#### [WHAT IS REQUIRED]
Please return every line of the records that contains the word "further".
%%
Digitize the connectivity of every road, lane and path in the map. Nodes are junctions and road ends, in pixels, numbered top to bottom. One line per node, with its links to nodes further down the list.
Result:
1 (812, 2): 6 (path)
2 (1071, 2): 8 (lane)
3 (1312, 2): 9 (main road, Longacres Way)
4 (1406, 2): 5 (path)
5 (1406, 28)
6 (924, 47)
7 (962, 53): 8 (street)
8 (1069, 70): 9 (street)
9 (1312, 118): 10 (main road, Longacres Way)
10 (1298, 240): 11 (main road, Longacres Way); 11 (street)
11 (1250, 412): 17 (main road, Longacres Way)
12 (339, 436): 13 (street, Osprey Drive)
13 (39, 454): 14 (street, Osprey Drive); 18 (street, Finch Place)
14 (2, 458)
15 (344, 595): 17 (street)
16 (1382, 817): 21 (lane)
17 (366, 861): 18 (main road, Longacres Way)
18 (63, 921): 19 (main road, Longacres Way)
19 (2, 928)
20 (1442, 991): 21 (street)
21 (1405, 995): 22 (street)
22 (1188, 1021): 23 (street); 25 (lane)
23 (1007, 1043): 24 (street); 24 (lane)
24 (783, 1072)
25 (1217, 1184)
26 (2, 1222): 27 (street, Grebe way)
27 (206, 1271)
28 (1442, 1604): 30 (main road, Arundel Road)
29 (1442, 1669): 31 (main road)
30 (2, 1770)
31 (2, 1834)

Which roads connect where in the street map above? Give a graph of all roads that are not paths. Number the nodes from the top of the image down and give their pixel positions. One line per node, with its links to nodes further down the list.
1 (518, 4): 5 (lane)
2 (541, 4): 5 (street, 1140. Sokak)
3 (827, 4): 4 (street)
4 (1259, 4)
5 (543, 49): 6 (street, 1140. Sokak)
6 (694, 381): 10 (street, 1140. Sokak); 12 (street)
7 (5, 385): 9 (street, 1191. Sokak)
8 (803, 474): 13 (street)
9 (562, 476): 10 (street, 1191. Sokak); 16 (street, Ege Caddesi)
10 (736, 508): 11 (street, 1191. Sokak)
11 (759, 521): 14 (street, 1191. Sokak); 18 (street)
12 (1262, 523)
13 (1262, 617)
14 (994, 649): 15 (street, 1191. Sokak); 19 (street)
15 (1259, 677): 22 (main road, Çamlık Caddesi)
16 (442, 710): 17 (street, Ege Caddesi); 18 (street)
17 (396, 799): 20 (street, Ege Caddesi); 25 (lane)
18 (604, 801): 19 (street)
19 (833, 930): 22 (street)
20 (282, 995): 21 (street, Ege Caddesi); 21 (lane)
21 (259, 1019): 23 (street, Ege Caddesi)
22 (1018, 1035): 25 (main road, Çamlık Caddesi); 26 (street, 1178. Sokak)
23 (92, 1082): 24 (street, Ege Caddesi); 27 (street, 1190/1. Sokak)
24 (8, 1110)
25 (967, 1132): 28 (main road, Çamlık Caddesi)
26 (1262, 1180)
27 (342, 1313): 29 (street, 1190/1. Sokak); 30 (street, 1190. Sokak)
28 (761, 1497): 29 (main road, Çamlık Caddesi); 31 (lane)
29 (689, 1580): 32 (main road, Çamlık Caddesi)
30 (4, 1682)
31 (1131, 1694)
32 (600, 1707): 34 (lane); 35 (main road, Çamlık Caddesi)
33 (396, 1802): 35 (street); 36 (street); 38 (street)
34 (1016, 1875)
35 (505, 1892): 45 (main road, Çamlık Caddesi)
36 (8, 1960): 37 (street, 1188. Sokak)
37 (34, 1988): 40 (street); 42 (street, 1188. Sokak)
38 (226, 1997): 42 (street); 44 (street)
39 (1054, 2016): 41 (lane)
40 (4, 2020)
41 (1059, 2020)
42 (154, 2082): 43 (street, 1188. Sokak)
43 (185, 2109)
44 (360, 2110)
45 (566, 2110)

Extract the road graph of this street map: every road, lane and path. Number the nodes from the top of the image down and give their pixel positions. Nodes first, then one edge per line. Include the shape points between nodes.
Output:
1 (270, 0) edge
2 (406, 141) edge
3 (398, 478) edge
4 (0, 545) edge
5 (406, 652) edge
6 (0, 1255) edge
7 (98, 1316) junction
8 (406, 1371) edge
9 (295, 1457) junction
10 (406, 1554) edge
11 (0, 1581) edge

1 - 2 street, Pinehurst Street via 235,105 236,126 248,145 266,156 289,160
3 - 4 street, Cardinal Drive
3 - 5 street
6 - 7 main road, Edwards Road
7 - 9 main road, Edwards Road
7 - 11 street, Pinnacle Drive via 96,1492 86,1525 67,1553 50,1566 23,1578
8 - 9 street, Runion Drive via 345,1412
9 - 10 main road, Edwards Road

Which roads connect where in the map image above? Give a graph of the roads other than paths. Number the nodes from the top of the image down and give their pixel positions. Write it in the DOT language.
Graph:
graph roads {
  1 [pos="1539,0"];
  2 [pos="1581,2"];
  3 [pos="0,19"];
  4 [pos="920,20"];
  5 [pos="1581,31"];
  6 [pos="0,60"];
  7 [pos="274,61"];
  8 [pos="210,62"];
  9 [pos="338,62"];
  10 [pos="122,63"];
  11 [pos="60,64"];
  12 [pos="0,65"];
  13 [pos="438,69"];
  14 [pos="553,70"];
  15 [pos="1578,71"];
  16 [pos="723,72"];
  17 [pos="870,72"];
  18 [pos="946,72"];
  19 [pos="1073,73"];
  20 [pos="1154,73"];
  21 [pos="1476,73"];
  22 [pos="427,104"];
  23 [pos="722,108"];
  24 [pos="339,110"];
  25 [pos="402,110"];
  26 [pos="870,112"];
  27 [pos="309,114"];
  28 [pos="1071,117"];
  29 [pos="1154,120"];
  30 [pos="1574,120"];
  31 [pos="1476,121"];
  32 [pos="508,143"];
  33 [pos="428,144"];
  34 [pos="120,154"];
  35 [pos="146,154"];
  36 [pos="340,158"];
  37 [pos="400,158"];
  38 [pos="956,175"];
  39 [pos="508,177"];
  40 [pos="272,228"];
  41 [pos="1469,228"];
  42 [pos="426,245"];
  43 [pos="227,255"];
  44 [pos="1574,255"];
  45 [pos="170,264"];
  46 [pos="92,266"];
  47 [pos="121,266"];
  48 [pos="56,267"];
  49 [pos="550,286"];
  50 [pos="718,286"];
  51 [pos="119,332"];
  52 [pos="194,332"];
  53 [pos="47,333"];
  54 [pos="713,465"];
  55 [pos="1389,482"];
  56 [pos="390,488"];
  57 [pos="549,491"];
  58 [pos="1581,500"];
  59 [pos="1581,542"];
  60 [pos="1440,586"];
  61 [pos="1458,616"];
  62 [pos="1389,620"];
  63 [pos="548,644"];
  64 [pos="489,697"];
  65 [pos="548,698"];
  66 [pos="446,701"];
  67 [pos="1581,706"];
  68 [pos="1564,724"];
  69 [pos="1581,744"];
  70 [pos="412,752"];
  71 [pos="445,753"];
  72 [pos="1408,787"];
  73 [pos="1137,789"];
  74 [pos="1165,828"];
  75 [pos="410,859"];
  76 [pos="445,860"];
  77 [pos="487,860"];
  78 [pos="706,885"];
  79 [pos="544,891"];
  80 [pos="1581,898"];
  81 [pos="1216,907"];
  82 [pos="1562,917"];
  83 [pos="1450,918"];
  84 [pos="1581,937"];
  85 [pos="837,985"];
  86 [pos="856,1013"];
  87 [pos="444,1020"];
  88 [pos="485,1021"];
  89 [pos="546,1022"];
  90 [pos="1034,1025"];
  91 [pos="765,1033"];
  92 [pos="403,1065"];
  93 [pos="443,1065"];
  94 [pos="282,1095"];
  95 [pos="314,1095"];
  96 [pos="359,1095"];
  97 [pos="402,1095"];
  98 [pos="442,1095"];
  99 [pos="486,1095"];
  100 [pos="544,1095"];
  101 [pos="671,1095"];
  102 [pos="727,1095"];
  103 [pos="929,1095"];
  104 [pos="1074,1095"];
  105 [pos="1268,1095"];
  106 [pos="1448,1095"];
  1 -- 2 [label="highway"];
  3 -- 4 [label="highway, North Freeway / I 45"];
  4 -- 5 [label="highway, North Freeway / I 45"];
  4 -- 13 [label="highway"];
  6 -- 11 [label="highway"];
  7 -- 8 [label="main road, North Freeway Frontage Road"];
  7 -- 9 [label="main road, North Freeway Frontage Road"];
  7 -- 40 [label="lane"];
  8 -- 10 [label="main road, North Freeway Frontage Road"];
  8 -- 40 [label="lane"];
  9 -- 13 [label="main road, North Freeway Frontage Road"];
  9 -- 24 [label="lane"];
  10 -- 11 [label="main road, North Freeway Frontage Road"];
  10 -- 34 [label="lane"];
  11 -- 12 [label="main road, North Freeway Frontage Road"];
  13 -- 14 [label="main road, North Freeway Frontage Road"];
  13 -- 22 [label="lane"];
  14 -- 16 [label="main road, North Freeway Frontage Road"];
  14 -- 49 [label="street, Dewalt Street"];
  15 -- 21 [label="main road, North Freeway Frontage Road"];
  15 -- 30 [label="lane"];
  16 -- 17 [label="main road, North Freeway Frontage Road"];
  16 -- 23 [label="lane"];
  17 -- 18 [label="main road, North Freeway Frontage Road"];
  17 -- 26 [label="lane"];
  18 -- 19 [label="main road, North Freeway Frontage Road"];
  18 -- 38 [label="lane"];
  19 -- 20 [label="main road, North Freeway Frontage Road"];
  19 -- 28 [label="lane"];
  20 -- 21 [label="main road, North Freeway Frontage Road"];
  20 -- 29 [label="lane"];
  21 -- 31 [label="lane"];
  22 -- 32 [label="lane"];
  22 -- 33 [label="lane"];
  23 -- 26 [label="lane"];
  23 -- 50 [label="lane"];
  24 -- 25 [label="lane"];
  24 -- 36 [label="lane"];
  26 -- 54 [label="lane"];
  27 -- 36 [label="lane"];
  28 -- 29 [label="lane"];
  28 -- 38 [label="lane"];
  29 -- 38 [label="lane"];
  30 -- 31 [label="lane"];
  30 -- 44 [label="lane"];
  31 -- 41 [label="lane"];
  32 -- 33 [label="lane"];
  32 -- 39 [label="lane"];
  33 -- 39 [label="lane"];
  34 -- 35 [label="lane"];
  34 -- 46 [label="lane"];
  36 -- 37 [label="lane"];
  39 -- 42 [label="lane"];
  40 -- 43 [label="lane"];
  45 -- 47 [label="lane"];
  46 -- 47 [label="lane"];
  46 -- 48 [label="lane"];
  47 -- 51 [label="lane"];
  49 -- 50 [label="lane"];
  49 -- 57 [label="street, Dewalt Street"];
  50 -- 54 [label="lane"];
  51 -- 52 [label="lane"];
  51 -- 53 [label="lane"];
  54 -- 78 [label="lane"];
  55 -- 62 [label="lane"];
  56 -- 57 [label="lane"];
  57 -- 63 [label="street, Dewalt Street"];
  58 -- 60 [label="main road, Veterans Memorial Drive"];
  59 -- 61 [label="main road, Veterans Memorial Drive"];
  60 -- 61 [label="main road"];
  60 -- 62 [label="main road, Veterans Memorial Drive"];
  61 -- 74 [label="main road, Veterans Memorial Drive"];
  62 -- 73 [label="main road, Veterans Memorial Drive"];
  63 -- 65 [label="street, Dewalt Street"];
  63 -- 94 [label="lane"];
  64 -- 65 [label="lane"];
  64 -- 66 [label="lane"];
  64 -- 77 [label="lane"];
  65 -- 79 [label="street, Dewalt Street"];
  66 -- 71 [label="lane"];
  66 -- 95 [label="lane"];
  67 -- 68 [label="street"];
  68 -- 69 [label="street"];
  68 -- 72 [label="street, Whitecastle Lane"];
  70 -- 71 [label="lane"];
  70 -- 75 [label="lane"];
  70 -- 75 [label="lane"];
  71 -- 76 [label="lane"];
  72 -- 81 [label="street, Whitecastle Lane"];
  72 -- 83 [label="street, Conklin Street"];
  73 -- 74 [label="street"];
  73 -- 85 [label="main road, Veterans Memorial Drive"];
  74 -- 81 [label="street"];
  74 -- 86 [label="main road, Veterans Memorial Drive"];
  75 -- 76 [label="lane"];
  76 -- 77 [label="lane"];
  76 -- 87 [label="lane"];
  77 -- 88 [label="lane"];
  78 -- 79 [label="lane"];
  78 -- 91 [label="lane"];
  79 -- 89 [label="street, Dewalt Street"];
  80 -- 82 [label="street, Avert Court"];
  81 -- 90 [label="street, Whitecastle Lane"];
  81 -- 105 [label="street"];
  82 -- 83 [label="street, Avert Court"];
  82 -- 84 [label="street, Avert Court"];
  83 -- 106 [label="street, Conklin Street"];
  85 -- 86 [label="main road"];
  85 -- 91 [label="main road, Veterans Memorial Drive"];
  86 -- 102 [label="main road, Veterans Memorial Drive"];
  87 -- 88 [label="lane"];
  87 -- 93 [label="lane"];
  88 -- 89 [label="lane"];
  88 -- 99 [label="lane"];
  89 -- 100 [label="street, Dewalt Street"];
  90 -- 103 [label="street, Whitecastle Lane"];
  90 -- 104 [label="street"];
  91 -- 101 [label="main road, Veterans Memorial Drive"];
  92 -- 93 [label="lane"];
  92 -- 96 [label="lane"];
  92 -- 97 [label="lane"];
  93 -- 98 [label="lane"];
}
%%
#### [TASK ANSWER]
Digitize the connectivity of every road, lane and path in the map. Nodes are junctions and road ends, in pixels, numbered top to bottom. One line per node, with its links to nodes further down the list.
Which roads connect where in the street map above? Give a graph of all roads that are not paths. Number the nodes from the top of the image down and give their pixel positions. One line per node, with its links to nodes further down the list.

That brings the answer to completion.